Carlson majored in drama at the University of Minnesota, where he wrote and directed plays and was a member of Phi Beta Kappa. He graduated cum laude with a Master of Arts degree. Carlson then opened his own repertory theater in Saint Paul, Minnesota. When the theater failed, Carlson moved to New York City.
3. What are the projects of Richard Carlson (actor) ?
In 1935, Carlson made his acting start on Broadway in Three Men on a Horse, and appeared with Ethel Barrymore in Ghost of Yankee Doodle (1937-8) and Whiteoaks (1938).
4. Somme collaborations with Richard Carlson (actor) ?
In 1937, he wrote and staged the play Western Waters, which ran for only seven performances.
He also appeared in Now You’ve Done It (1937).
Carlson then moved to California, where he joined the Pasadena Playhouse.
Carlson’s first movie part was in the 1938 David O. Selznick comedy The Young in Heart. He had a supporting act in The Duke of West Point (1938) then was second billed to Ann Sheridan in Winter Carnival (1939).
He returned to Broadway for Stars in Your Eyes (1939).
Metro-Goldwyn-Mayer cast him in two movies with Lana Turner, These Glamour Girls and Every Other Inch a Lady, both released in 1939.
Carlson was often cast as a romantic male lead, or lead juvenile: Little Accident (1939), Beyond Tomorrow (1940), The Ghost Breakers (1940) with Bob Hope, The Howards of Virginia (1940) with Cary Grant, Too Many Girls (1940) with Lucille Ball, No, No, Nanette (1941), Back Street (1941), West Point Widow (1941), Hold That Ghost (1941) with Abbott and Costello, and The Little Foxes (1941) with Bette Davis.
Carlson had the male lead in Secrets of G32 (1942), The Affairs of Martha (1942), Highways by Night (1942) and My Heart Belongs to Daddy (1942).
Carlson appeared in several movies for MGM in the early 1940s, including White Cargo (1942), Presenting Lily Mars (1943), A Stranger in Town (1943), Young Ideas (1943), and The Man from Down Under (1943).
During World War II, Carlson served in the United States Navy.

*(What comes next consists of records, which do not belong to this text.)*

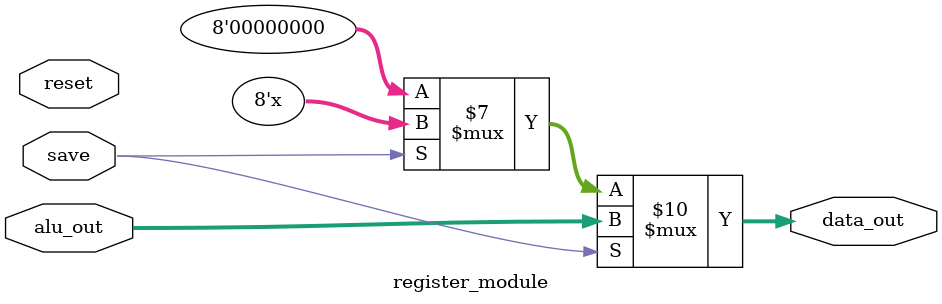
<source format=v>

module register_module (save,reset,alu_out,data_out);
  input save;
  input  reset;
  input  [7:0] alu_out;
  output  [7:0] data_out;
  reg  [7:0] data_out;

  
  always @(save, reset) 
  begin
    if (save ==1)
      begin
        data_out = alu_out;
      end
    else if(reset ==1)
      begin
        data_out = 8'b00000000;
      end
    else
      begin
        data_out = 8'b00000000;
      end    
end

endmodule

</source>
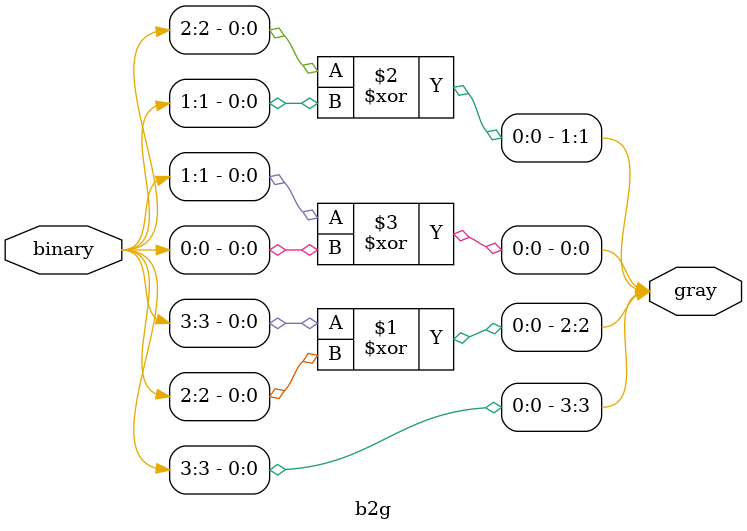
<source format=v>
`timescale 1ns / 1ps

module b2g(
    input [3:0] binary,   
    output [3:0] gray     
);

    assign gray[3] = binary[3];                      
    assign gray[2] = binary[3] ^ binary[2];          // XOR successive bits
    assign gray[1] = binary[2] ^ binary[1];
    assign gray[0] = binary[1] ^ binary[0];
endmodule
</source>
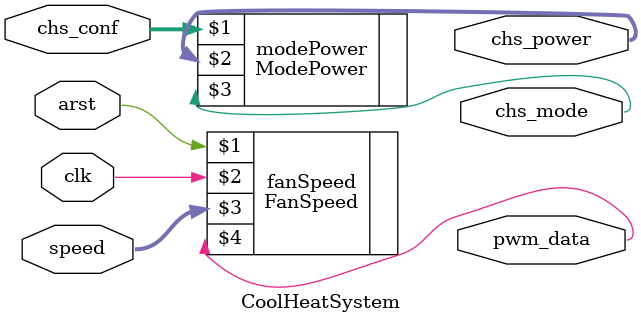
<source format=v>
`timescale 1ns / 1ps
module CoolHeatSystem (
	input        arst      , // reset [asynch]  
	input        clk       , // clock [posedge] 
	
	input  [7:0] speed     , // speed [duty-cycle]  
	
	input  [7:0] chs_conf  , // degree [temprature] 
	
	output [3:0] chs_power , // power  [cooler/heater] 
	output       chs_mode  , // model  [heat=1/cool=0]

	output       pwm_data    // data  [output]
);
	
	ModePower modePower(chs_conf, chs_power, chs_mode);
	FanSpeed fanSpeed(arst, clk, speed, pwm_data);
	

endmodule

</source>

When he returned to Hollywood, he had few offers of employment, and turned to writing to supplement his income.
Carlson had supporting acts in So Well Remembered (1947) and The Amazing Mr. X (1948) and the lead in Behind Locked Doors (1948).
In 1950, he co-acted with Deborah Kerr and Stewart Granger in the highly successful adventure movie King Solomon’s Mines, movieed on location in the Kenya Colony and the Belgian Congo. While shooting in Africa, Carlson wrote a series of articles for The Saturday Evening Post, collectively titled “Diary of a Hollywood Safari.”
Despite the movie’s success, Carlson remained a supporting actor: The Sound of Fury (1950), Valentino (1951), A Millionaire for Christy (1951), and The Blue Veil (1951). He did play the lead in the low-budget Whispering Smith Hits London (1952), and Retreat, Hell! (1952).
On July 14, 1951, Carlson and then U.S. Senator Hubert Humphrey were the guests on the CBS live variety show Faye Emerson’s Wonderful Town, in which hostess Faye Emerson visited Minneapolis to accent the kinds of music popular in the city.
Carlson began to appear regularly on television shows such as The Prudential Family Playhouse, The Ford Theatre Hour, Cameo Theatre, Lights Out, Celanese Theatre, Robert Montgomery Presents, Hollywood Opening Night, and The Ford Television Theatre.